How to complete this task >> For every line that contains the string "lira", pull that line out of the material below.
-- Entries supplied follows --
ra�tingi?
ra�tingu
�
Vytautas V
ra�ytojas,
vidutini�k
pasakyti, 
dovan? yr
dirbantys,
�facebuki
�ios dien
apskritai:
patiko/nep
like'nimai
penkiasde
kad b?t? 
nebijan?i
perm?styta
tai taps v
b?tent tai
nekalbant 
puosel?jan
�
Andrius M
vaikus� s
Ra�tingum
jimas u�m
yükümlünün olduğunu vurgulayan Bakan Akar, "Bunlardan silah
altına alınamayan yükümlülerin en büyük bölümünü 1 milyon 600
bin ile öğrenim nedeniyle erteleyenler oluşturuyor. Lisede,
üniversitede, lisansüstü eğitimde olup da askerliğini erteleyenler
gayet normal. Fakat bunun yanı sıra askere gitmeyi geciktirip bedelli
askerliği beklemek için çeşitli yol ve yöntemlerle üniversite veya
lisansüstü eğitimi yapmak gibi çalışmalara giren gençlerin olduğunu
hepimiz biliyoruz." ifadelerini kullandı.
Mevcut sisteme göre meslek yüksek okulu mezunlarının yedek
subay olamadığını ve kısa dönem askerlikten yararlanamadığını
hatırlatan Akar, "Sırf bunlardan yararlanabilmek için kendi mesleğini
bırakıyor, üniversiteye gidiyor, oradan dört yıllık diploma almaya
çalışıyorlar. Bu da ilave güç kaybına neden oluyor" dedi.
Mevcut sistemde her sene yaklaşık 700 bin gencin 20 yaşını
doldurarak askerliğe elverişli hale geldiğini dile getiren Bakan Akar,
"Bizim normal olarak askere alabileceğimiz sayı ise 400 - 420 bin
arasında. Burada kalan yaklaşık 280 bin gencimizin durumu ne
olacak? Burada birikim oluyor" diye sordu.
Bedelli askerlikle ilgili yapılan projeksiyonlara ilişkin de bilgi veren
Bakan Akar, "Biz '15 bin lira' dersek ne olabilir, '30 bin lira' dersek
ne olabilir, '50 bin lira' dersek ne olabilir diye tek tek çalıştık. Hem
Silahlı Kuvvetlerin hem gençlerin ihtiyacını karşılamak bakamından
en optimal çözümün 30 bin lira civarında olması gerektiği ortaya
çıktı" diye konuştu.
-- Entries supplied concluded --
Task answer >>
Bakan Akar, "Biz '15 bin lira' dersek ne olabilir, '30 bin lira' dersek
ne olabilir, '50 bin lira' dersek ne olabilir diye tek tek çalıştık. Hem
en optimal çözümün 30 bin lira civarında olması gerektiği ortaya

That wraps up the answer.